I dunno Canvas. I was never allowed to walk alone at that age, at that time. Hell, when I was a sophomore in high school if I wasn’t home by the time I promised to be home(at night), the search team hit the streets looking for me.

So I definitely understand your feelings. My kids will grow up similar to me. My kids will hopefully not disappear like this.

Sam

When I was 8, I had a minibike that I rode all over town by myself, but that was the early '70s in a small town in Arkansas…

I was certainly, by 7, allowed to play outside alone, as long as (a) I was on my block, and (b) I came home before dark. Had some good times. Maybe the fact that parents are afraid to let their kids play outside alone and the fact that kids are getting obese are related somehow.

CanvasShoes, here’s how you do the “cool” link thing. Substitute square brackets for curly.

{url=http://www.adn.com/front/story/2752088p-2801830c.html}Cool Link Thing{/url}

Those poor kids…

well, I lived in a village as long as I remember, and as long as I was in before it was a) obscenely dark or b) the drunks started filling outta the pubs it was ok with my 'rents

I’m in with all the outsiders here. When I was 8 I could pretty much do anything I wanted for as long as I wanted to.

Normally the signal for me to come home was that my friends all had to go eat dinner, or that it was 9pm and they all had to go to bed.

Usually we just played in my basement all the time until my mom MADE us go outside sometime after 6 or 7. :slight_smile:

I think when I was 5 I was just supposed to stay on my block. Don’t remember much from back then.

I don’t understand it, either. It makes me want to scream at the stupid parents/ guardians that let their kids out past dark.

Unbelievable.

Thanks Rilchaim, and yes, I had a hard time sleeping just thinking about them. The poor mom!!!

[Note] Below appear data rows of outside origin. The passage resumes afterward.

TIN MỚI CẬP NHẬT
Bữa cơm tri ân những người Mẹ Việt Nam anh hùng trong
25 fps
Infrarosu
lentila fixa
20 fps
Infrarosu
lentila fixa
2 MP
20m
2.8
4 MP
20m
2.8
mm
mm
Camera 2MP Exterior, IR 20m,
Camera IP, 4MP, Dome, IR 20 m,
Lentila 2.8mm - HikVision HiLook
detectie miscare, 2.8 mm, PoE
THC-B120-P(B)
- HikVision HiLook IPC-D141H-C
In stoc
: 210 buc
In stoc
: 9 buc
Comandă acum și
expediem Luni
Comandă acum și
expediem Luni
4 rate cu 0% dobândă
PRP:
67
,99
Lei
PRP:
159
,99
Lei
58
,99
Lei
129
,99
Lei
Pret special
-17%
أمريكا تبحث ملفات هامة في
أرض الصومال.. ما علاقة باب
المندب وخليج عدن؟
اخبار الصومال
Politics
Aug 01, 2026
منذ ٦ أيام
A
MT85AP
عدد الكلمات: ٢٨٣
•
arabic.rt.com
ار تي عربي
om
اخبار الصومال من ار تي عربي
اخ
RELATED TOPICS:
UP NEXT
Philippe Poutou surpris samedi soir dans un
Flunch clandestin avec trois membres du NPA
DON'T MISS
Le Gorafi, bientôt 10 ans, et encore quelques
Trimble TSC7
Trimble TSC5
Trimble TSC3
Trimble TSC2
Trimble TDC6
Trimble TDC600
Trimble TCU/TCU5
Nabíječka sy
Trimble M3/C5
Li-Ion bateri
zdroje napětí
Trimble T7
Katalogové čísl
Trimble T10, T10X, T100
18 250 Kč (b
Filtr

And that area of town is a fairly nice one, out toward “South Anchorage” where the large heavily wooded areas almost always in existance in and around most subdivisions. (even smack dab downtown has several such still wild areas).

We’ve had such a weird winter too… no snow for most of the fall, then a little in December which has nearly all melted (as you can see from the photos in the news article), and now we’ve got our “cold snap” which, while warmer than normal, is still dipping down to the single digits at night, but yet getting up to the mid twenties by day (warm by an Anchorage kid’s reasoning, so they probably weren’t very bundled up to go play that night).

Because of the weather and the resultant early willow shoots the moose are plentiful in the city too and it’s a bad time of year “moodwise” for the moose, the females are preggers and getting ready to boot last year’s calf and they are liable to be cranky. (moose kill or injure more people here than bears do).

There are trails all through the wooded areas, both manmade and wildlife trails, but even people who are quite familiar with hiking can get lost (I know I’ve done it many times, even on trails familiar to me).

Sigh!!! And such nice little kids too.